J’en avais commis quelques unes que j’ai eu le temps de rectifier. Il y a un moment où j’avais un peu trop l’impression de forcer sur le fait que Delphine sait que Billy est dangereux mais ne peut rien faire. J’ai amenuisé ce sentiment mais j’ai toujours un peu peur que cela se remarque encore. Je n’ai pas fait beaucoup de coupes pour arriver au texte final. J’ai supprimé peut être 1000 ou 1500 mots je pense. J’avais également un premier chapitre qui ne parlait que de la baby sitter. A la relecture, ça me paraissait inintéressant alors j’ai supprimé. Je pense qu’il ne faut pas avoir peur de supprimer des passages pour épurer. C’est une chose que j’avais peur de faire lors de mes premiers romans. J’ai dû perdre quelques lecteurs à cause de digressions stupides.

Je songe aux descriptions forestières qui émaillent les mésaventures des protagonistes. Il doit être délicat, à cet égard, de renouveler son inspiration quant au rendu d’ambiance générale que l’on souhaite créer.
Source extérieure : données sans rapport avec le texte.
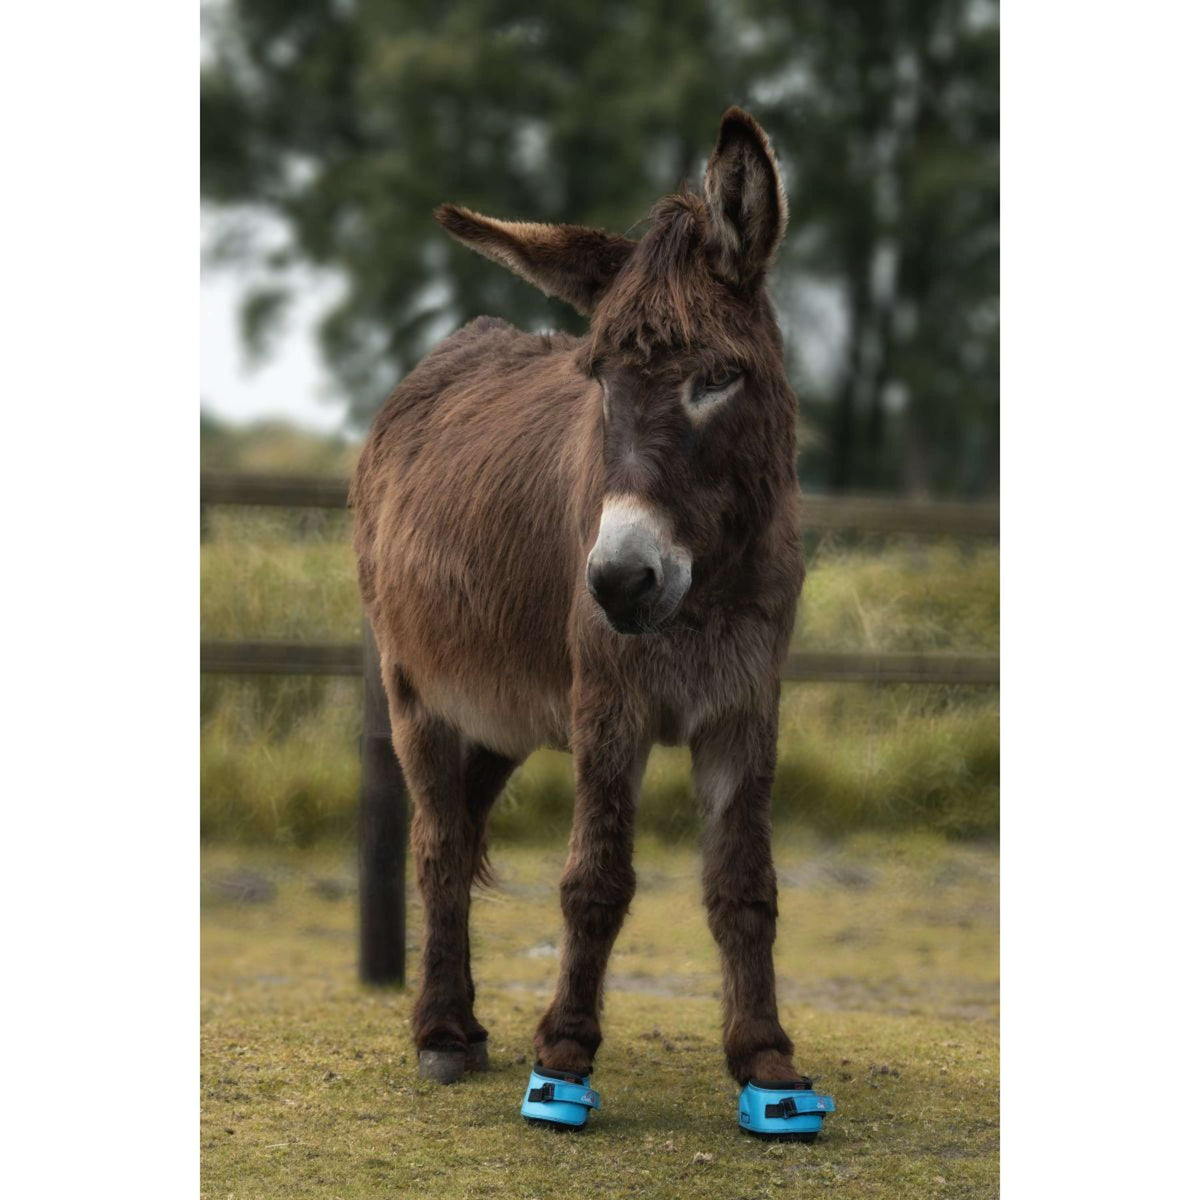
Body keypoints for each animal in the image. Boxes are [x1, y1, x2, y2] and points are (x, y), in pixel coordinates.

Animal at [351, 108, 807, 1099]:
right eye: (597, 380)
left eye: (718, 377)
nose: (618, 583)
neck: (705, 592)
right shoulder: (608, 707)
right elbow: (594, 879)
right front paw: (563, 1049)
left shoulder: (746, 709)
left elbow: (744, 884)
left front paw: (765, 1056)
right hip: (415, 689)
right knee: (437, 844)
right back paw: (442, 1031)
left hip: (503, 717)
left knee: (462, 832)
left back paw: (465, 1021)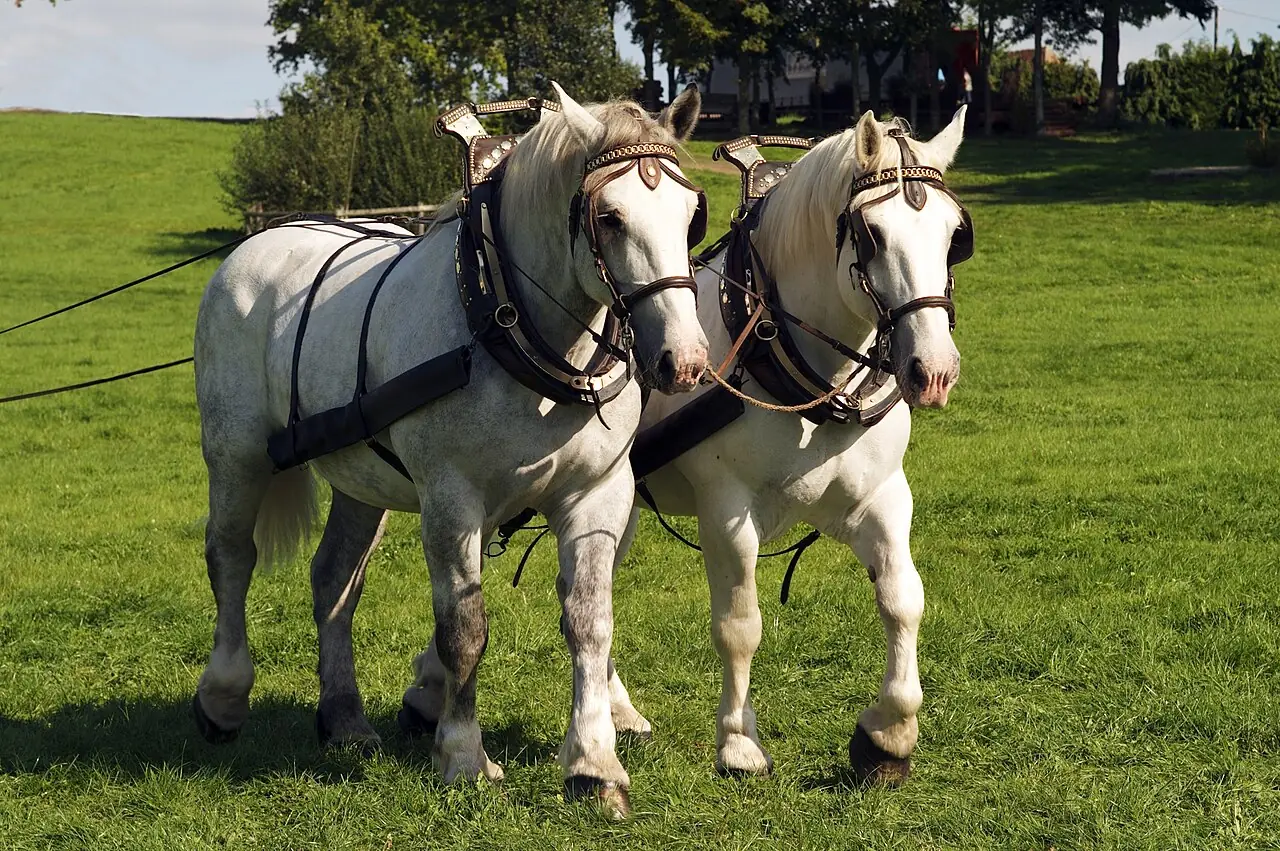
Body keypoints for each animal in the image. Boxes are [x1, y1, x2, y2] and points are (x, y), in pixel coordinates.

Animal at [190, 83, 708, 815]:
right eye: (609, 216)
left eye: (691, 217)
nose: (683, 362)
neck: (506, 321)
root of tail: (255, 242)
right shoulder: (451, 500)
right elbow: (464, 628)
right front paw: (463, 754)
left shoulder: (597, 493)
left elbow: (589, 621)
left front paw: (593, 763)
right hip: (236, 454)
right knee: (232, 557)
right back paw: (223, 697)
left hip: (361, 480)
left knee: (334, 579)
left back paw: (343, 718)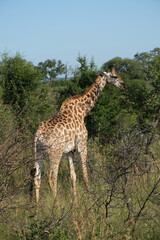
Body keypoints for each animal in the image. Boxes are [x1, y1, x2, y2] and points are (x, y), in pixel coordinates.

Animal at [32, 66, 124, 202]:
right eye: (114, 76)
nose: (123, 84)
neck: (83, 111)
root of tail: (38, 135)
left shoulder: (70, 150)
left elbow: (73, 176)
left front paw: (74, 202)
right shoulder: (82, 145)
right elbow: (85, 175)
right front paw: (91, 199)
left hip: (37, 152)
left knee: (37, 178)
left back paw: (37, 206)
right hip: (55, 153)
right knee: (52, 178)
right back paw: (56, 204)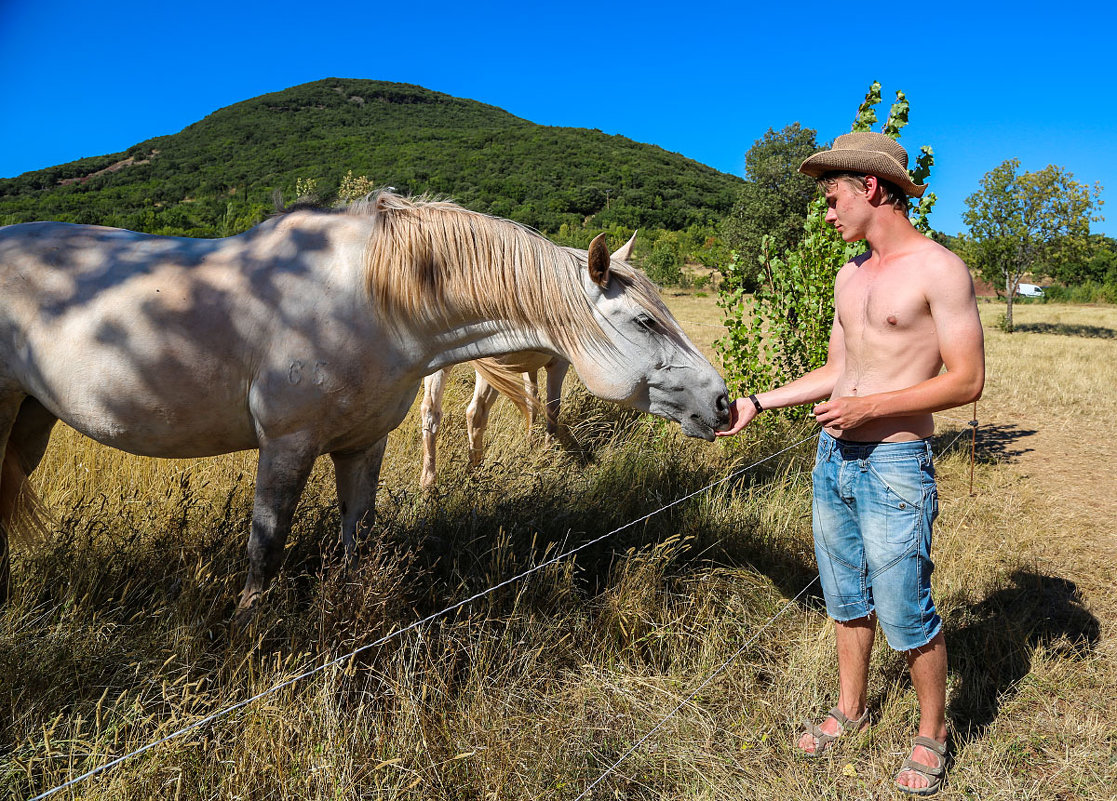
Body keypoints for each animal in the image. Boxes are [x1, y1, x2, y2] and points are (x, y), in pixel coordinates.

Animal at [0, 193, 728, 612]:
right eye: (644, 321)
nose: (724, 403)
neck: (369, 300)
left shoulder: (362, 445)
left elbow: (359, 535)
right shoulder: (287, 445)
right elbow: (267, 544)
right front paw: (250, 625)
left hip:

Comment cette toile de fond descriptive contribue-t-elle pour vous à l’action proprement dite ?

Ah c’est sûr que le paysage forestier est répétitif. J’ai essayé de jouer également sur la météo pour détailler l’environnement. Mais je souhaitais surtout faire perdre tous les repères des protagonistes. Les remettre à l’état de simple mortel au cœur de la nature impitoyable. On reste sur le thème de l’adversité.

Comme dans les bons romans à suspense, le personnage de Billy se trouve mêlé à des intrigues secondaires, néanmoins cruciales dans la montée dramatique du récit. On le croit à un moment repenti. Mais il n’en est rien, bien sûr. Après s’être comme rangé, il bascule à nouveau dans ce que vous appelez ses dérapages. Etait-il important de le placer dans une situation extrême où, devenu fugitif autant qu’hors-la-loi, il n’a désormais plus rien à perdre et peut laisser par conséquent place, potentiellement, à toutes ses pulsions ?

C’est absolument ça. Il fallait qu’il soit perdu et condamné pour agir ainsi. Selon moi, il voit dans cette petite famille un ultime moyen de se sauver mais se voile la face sur la réelle possibilité d’aller au terme. Il lutte contre lui-même pour garder cet équilibre.